Computes the determinant and inverse of a square matrix using Gaussian elimination. The inverse of a
matrix $a$ is another matrix $b$ such that $ab$ equals the identity matrix. The inverse of $a$
exists if and only if the determinant of $a$ is nonzero. In this case, $a$ is called invertible or
non-singular. The determinant falls out of elimination as the product of the pivots, negated once
per row swap. The inverse is found by appending the identity matrix and row-reducing the combined
matrix: the operations that turn $a$ into the identity turn the identity into the inverse. In
practice, simple Gaussian elimination is prone to rounding error on certain matrices. For a more
accurate algorithm for solving systems of linear equations, use LU decomposition with row partial
pivoting. For an integer matrix whose determinant is wanted exactly, the Bareiss algorithm runs a
fraction-free elimination: every intermediate value is itself a determinant of a submatrix, so the
divisions are always exact and the arithmetic stays in integers.

- `det_naive(a)` returns the determinant of an $n$ by $n$ matrix `a`, using the classic
  divide-and-conquer algorithm by Laplace expansions.

**GIVEN DATA:**
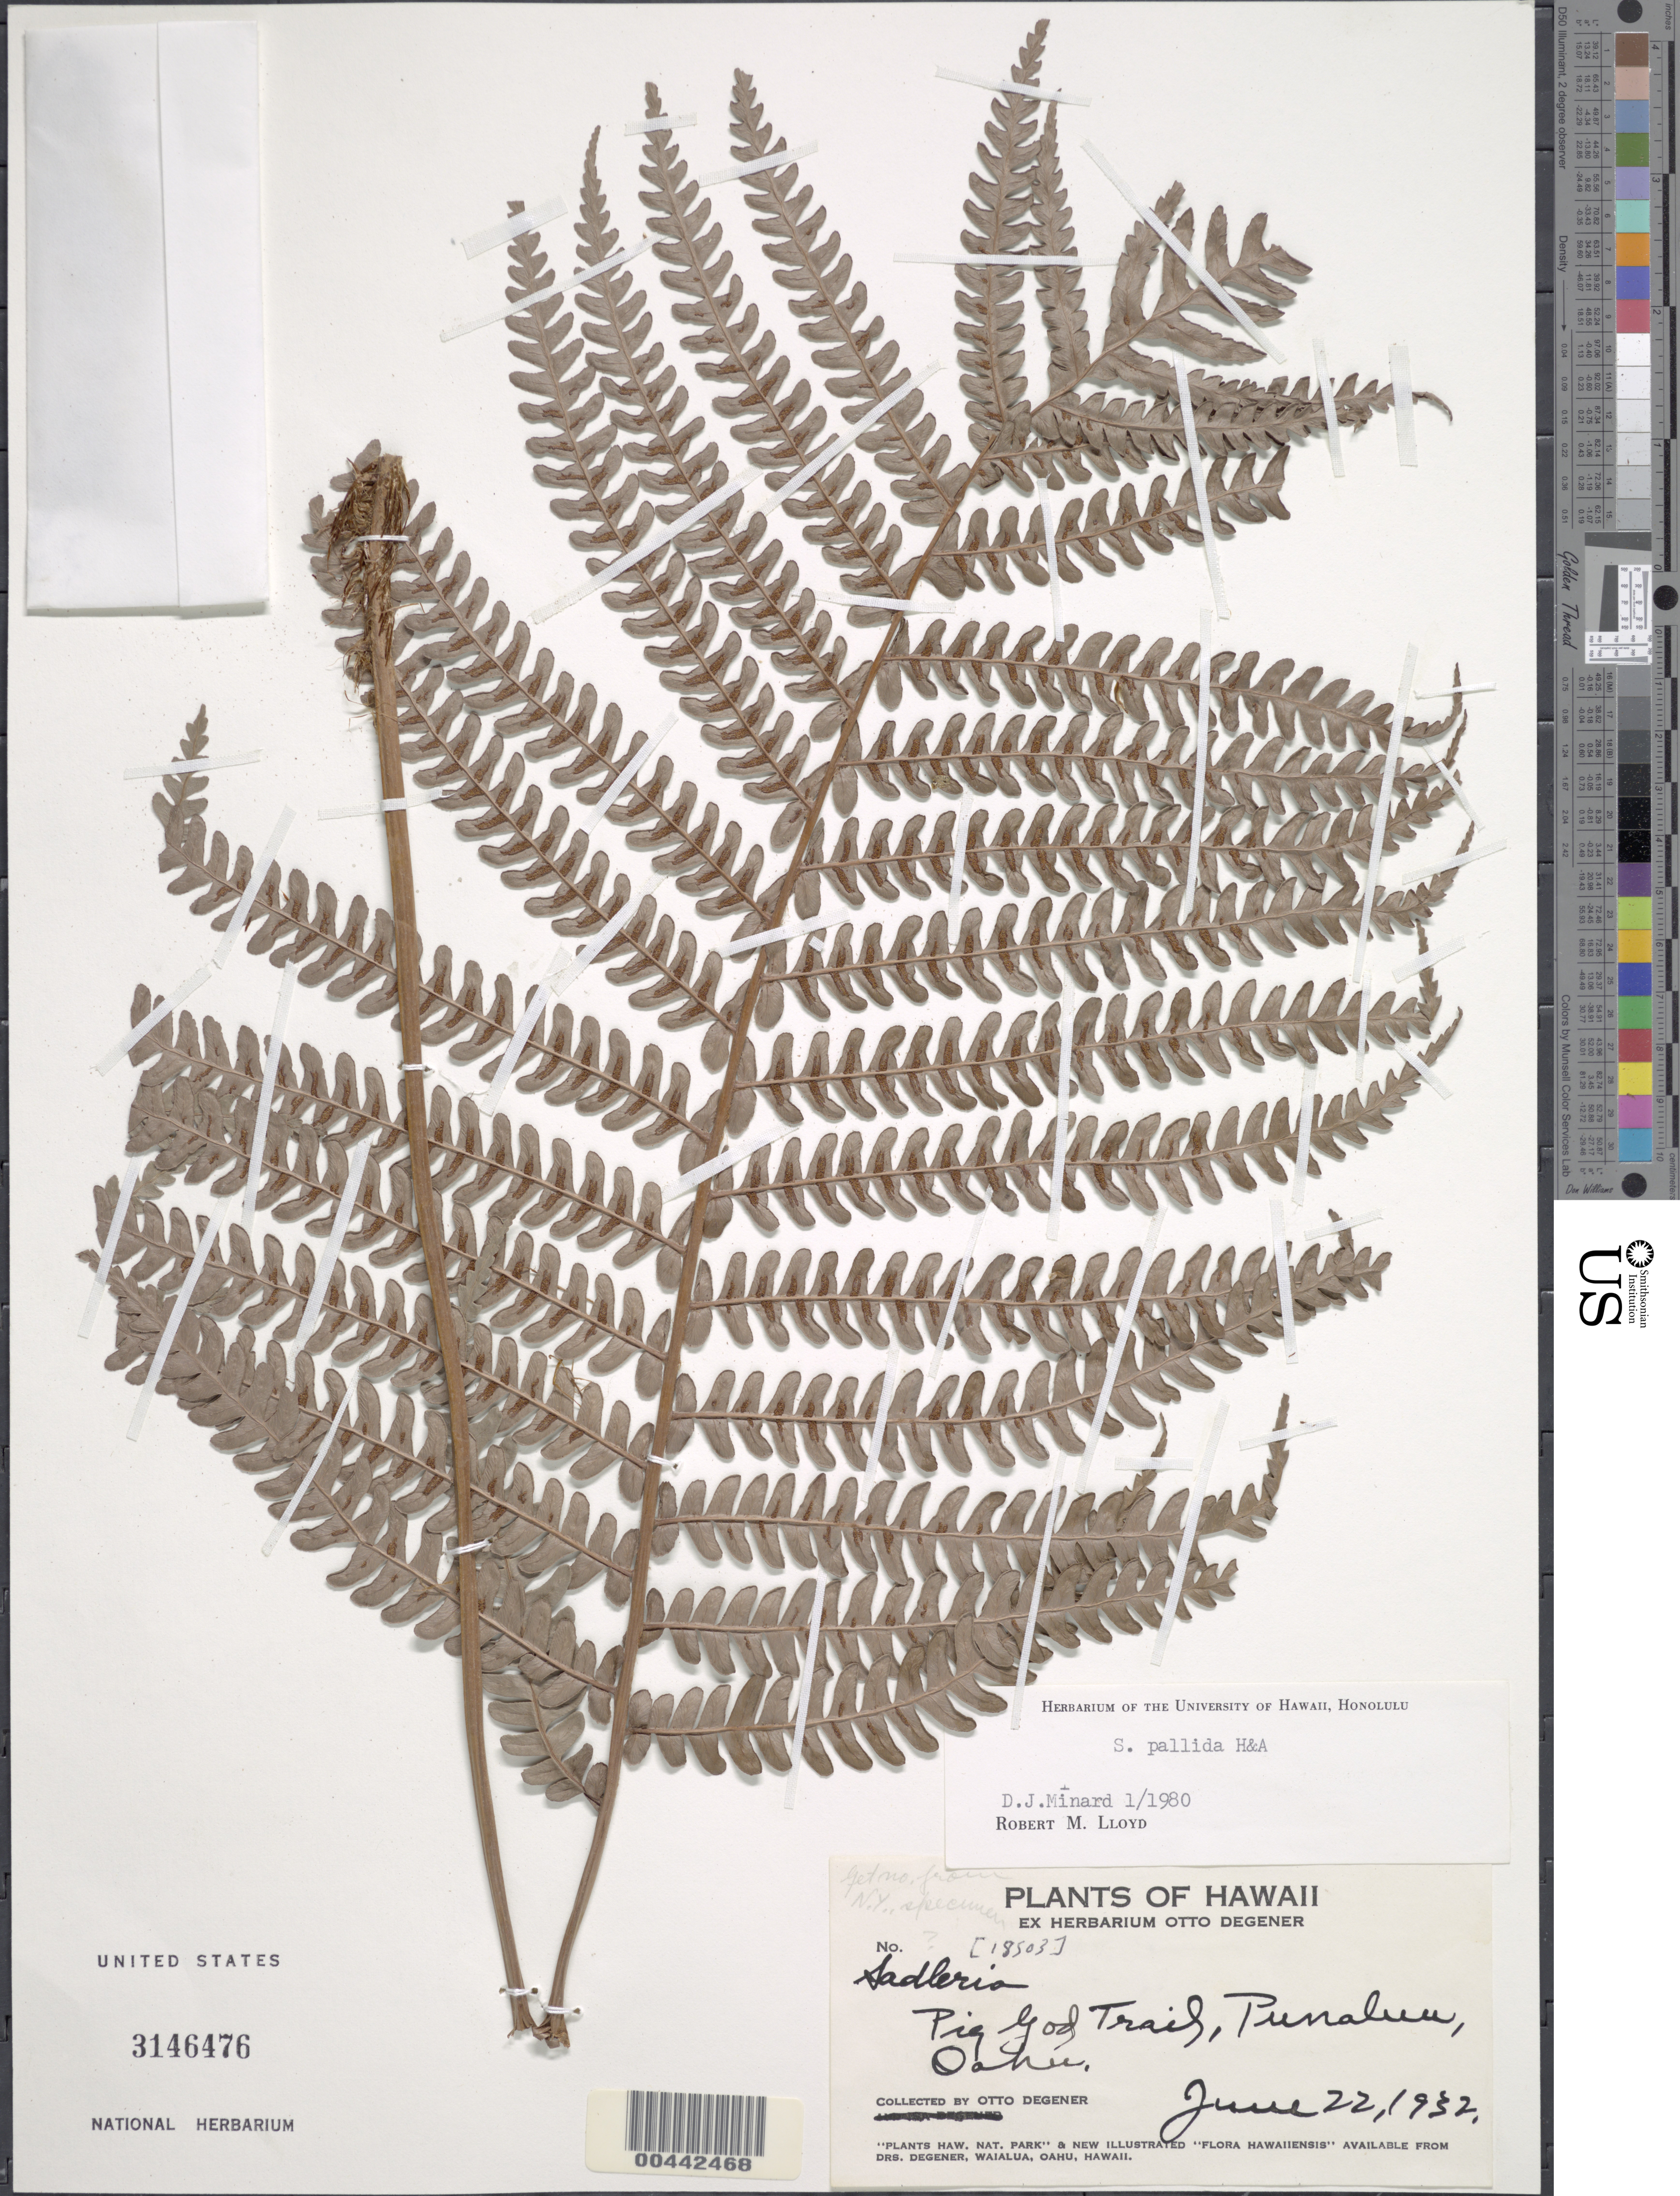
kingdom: Plantae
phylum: Tracheophyta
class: Polypodiopsida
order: Polypodiales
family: Blechnaceae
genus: Sadleria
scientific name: Sadleria cyatheoides x S. hillebrandii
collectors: O. Degener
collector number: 18503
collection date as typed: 22 Jun 1932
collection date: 1932-06-22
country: United States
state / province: Hawaii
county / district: Honolulu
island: Oahu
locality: Pig God Trail, Punaluu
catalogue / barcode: US 3146476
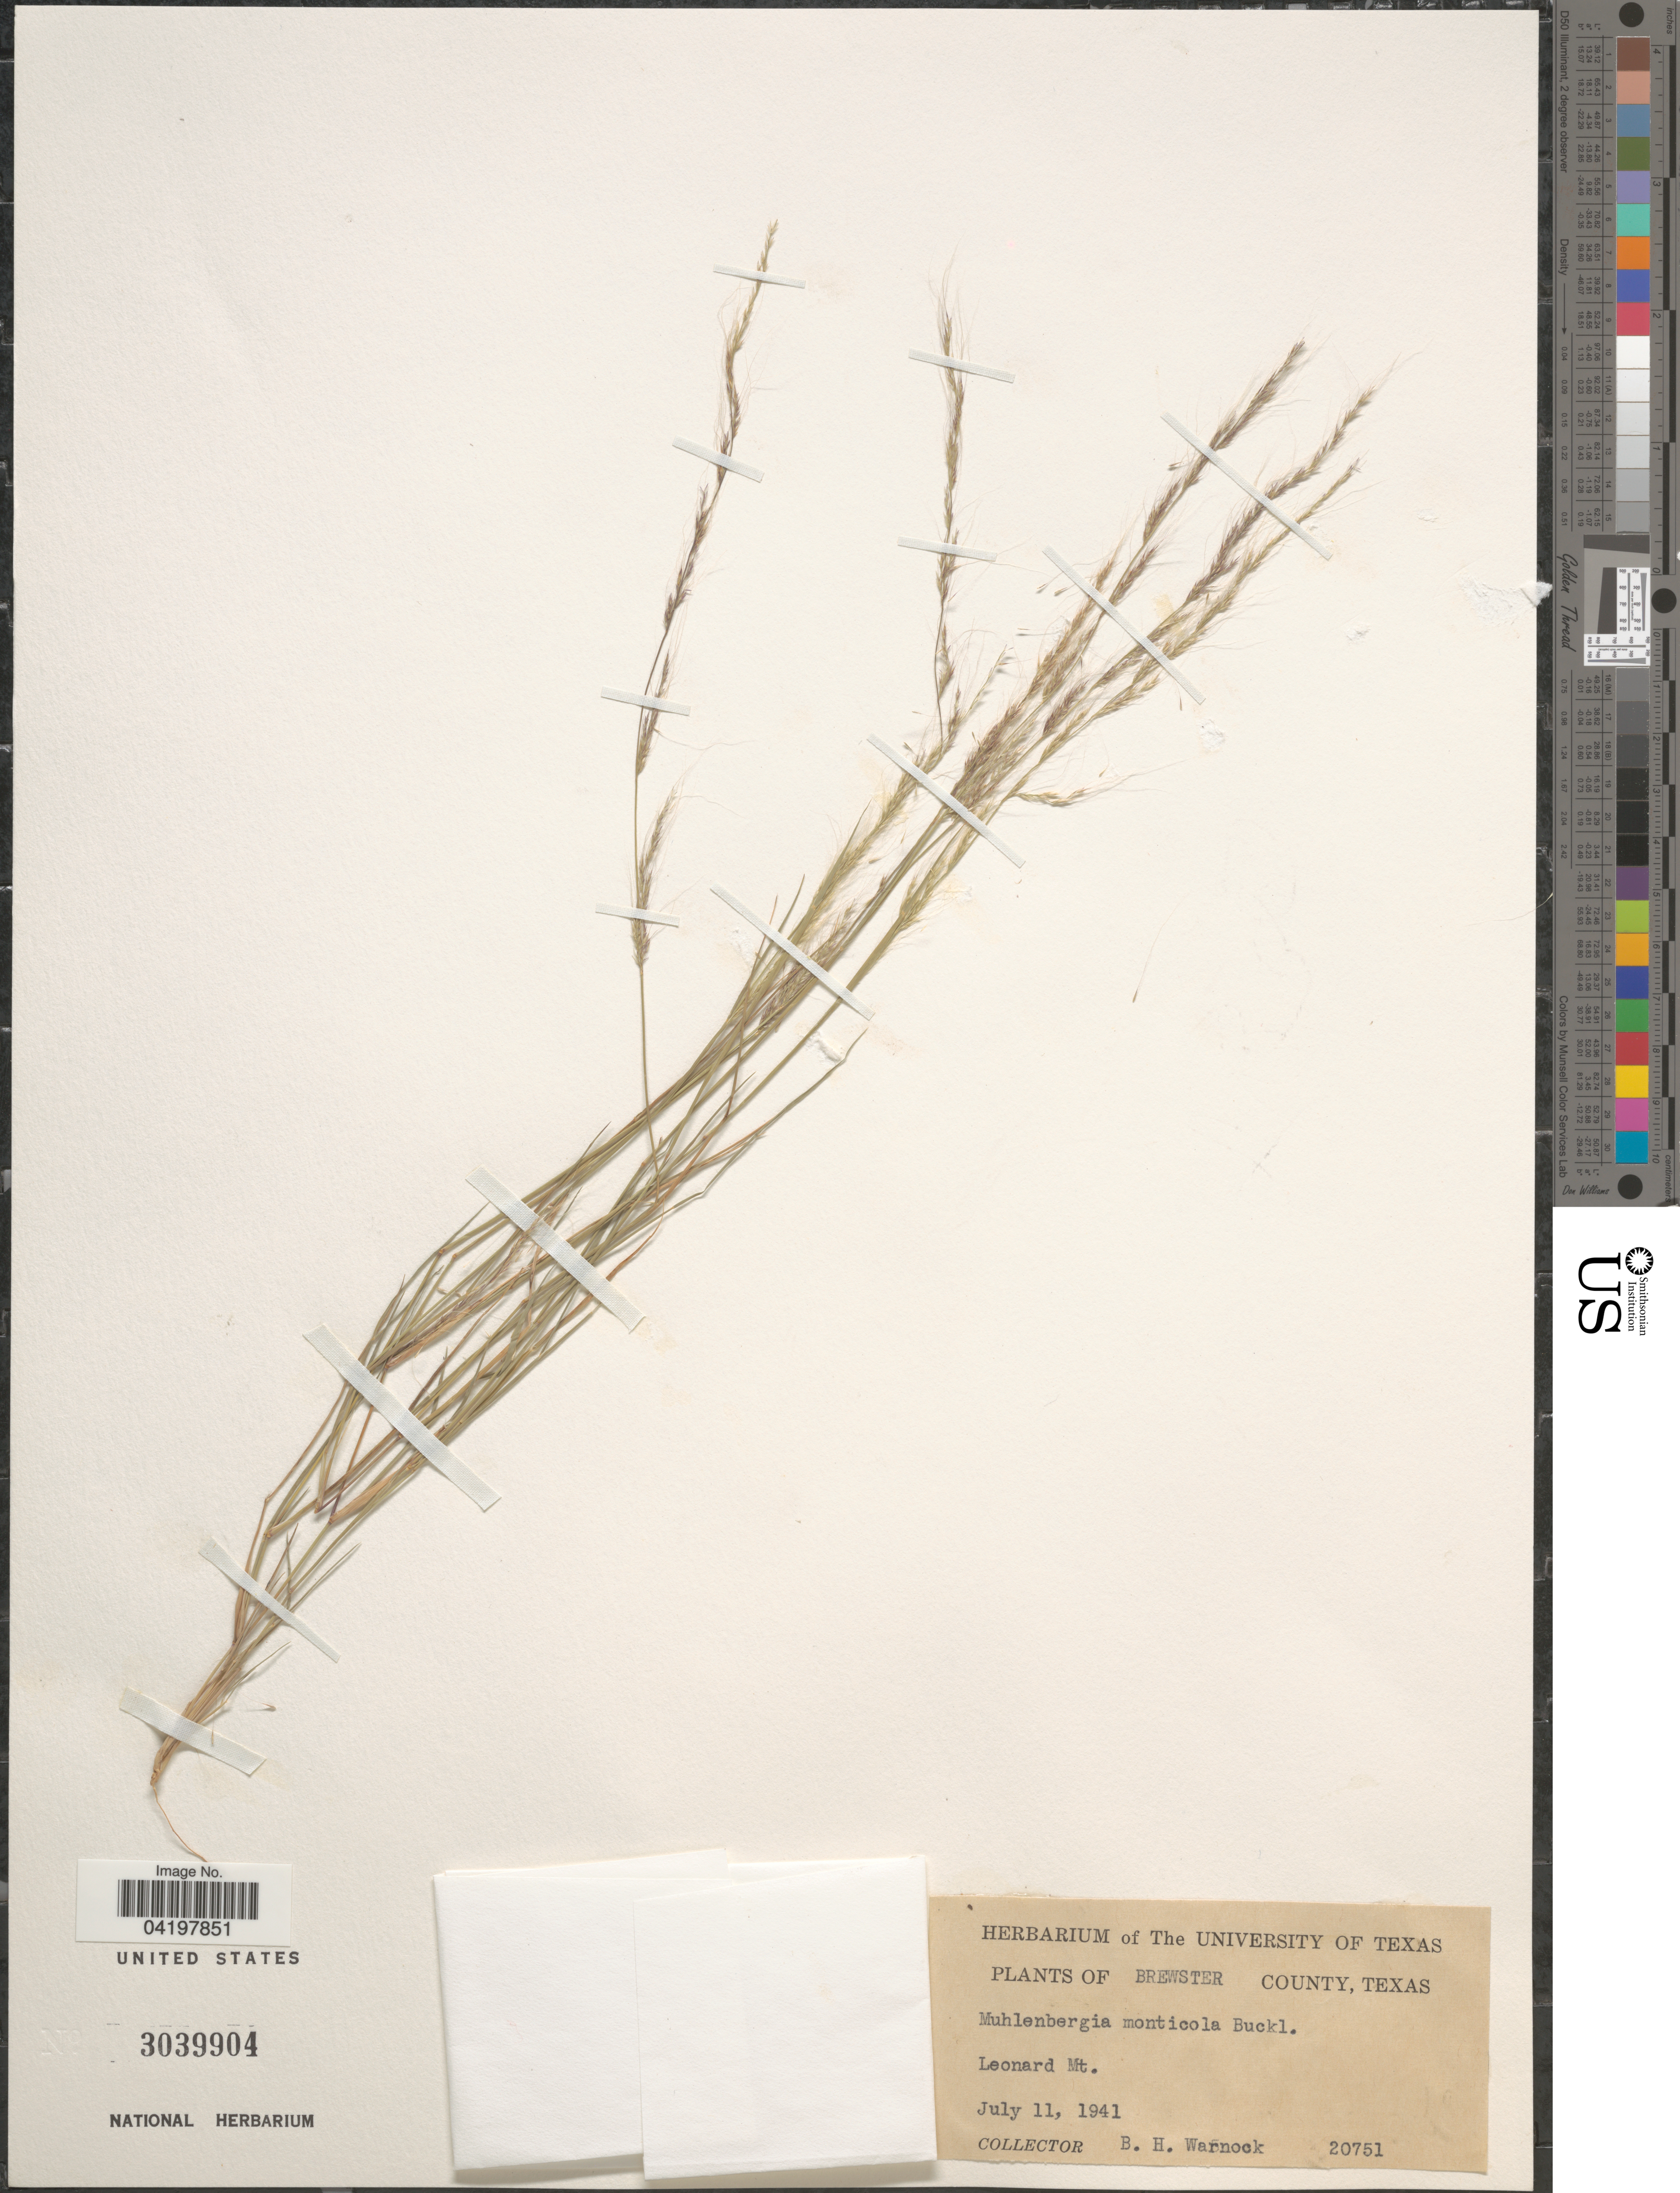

**WHAT THIS EXERCISE ASKS:**
a - Show every line of the entries that contains the word "collection".
b - Proceed with the text on matrix determinants and inverses, picking up after its final sentence.
The text on matrix determinants and inverses has no relation to the entries.

**RESPONSES BY TASK:**
a -
collection date as typed: 22 Jun 1932
collection date: 1932-06-22

b -
- `det(a)` returns the determinant of an $n$ by $n$ matrix `a` using Gaussian elimination.
- `det_bareiss(a)` returns the exact determinant of an integer matrix `a` using fraction-free
  elimination, with no rounding error. Intermediate values are bounded by the magnitudes of the
  matrix's minors, so the entries must stay within `int64_t`; substitute a big-integer type for
  large matrices.
- `invert(a)` assigns the $n$ by $n$ matrix `a` to its inverse (if it exists), returning a reference
  to the modified argument itself. If `a` is not invertible, then its assigned values after the
  function call will be undefined (`+/-Inf` or `+/-NaN`).

Time Complexity:
- O(n!) per call to `det_naive()`, where $n$ is the dimension of the matrix.
- O(n^3) per call to `det()`, `det_bareiss()`, and `invert()` where $n$ is the dimension of the
  matrix.

Space Complexity:
- O(n) auxiliary stack space and O(n!*n) auxiliary heap space for `det_naive()`, where $n$ is the
  dimension of the matrix.
- O(n^2) auxiliary heap space for `det()`, `det_bareiss()`, and `invert()`.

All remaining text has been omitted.